Loans against property or property loans are loans availed of against residential or commercial properties or land. These loans stand to be approved only when the borrower is the rightful owner of the pledged property and the loan application is signed by all the co-owners. Under property loans or loans against property, a loan applicant can borrow up to 75% of their property's current value as a loan. The borrower must repay the loan amount along with interest over a period of 15 to 20 years. The inability to repay loan EMIs for an extended period can lead to the lender seizing your property and selling it for loan recovery. 

If you are planning to apply for a property loan, you must familiarize yourself with the loan against property eligibility criteria. Read on to know more about it. 

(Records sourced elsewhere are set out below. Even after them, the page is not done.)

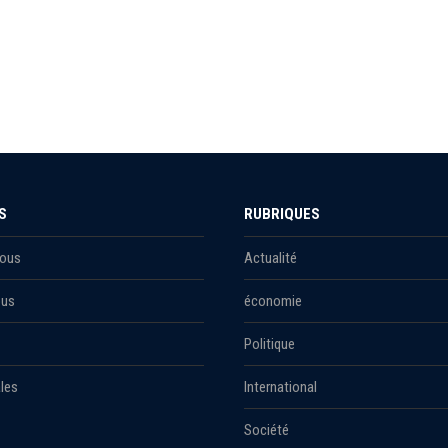
S
RUBRIQUES
Nous
Actualité
ous
économie
Politique
les
International
Société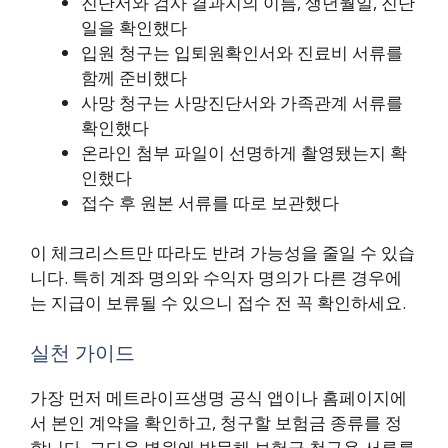
진단서와 검사 결과지의 이름, 생년월일, 진단
일을 확인했다
입원 청구는 입퇴원확인서와 진료비 서류를
함께 준비했다
사망 청구는 사망진단서와 가족관계 서류를
확인했다
온라인 첨부 파일이 선명하게 촬영됐는지 확
인했다
접수 후 원본 서류를 따로 보관했다
이 체크리스트만 따라도 반려 가능성을 줄일 수 있습
니다. 특히 계좌 명의와 수익자 명의가 다른 경우에
는 지급이 보류될 수 있으니 접수 전 꼭 확인하세요.
실천 가이드
가장 먼저 메트라이프생명 공식 앱이나 홈페이지에
서 본인 계약을 확인하고, 청구할 보험금 종류를 정
합니다. 그다음 병원에 방문해 보험금 청구용 서류를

Loan Against Property Eligibility Criteria for Salaried and Self-Employed Individuals

  • Any salaried individual employed with a reputed private or public sector company can apply for a loan against property

  • Self-employed individuals who pay income tax and whose income from business is high enough to support their loan against property EMIs are also eligible for a property loan. 

  • While the age requirements vary from lender to lender, the minimum age requirement for these loans is generally 21 years and the maximum age requirement is 70 to 75 years. Please keep in mind that the maximum age is always the age of the borrower at the time of applying for the loan and not at the time the loan matured. 

  • Most lenders also have the minimum income criteria for these loans. If your minimum income is below Rs.3 Lakh per annum, you will find it quite difficult to get approved for a loan. 

  • If you are a salaried individual, lenders will generally ask you to show a work experience of at least 3 to 5 years. If you are a self-employed professional, lenders will ask you to show a business vintage of at least 5 years. 

  • You must also have a CIBIL score of at least 750. Such a CIBIL score is reflective of a reliable and trustworthy loan borrower, one who is unlikely to default on loan repayment. If your CIBIL score is below 750, improve your credit rating first and then apply for a property loan to increase your chances of loan approval. 

These are the loan against property eligibility criteria that most lenders put forth. Please keep in mind that meeting these eligibility requirements may not be enough. Your lender may have additional requirements. So, before you apply for a property loan, visit your lender's office and have them explain to you their loan against property eligibility criteria in detail. Also keep in mind that your lender will decide the loan amount to be sanctioned as well as the loan against property interest rate to be extended to you based on factors, such as your total monthly income, your current debt-to-income ratio, age, etc. Individuals with a low debt-to-income ratio having a stable income and a good CIBIL score are always the people who get the best loan offers from their lenders. So, work not just on your loan against property eligibility but also on your overall credit profile if you wish to avail yourself of the best loan against property offer.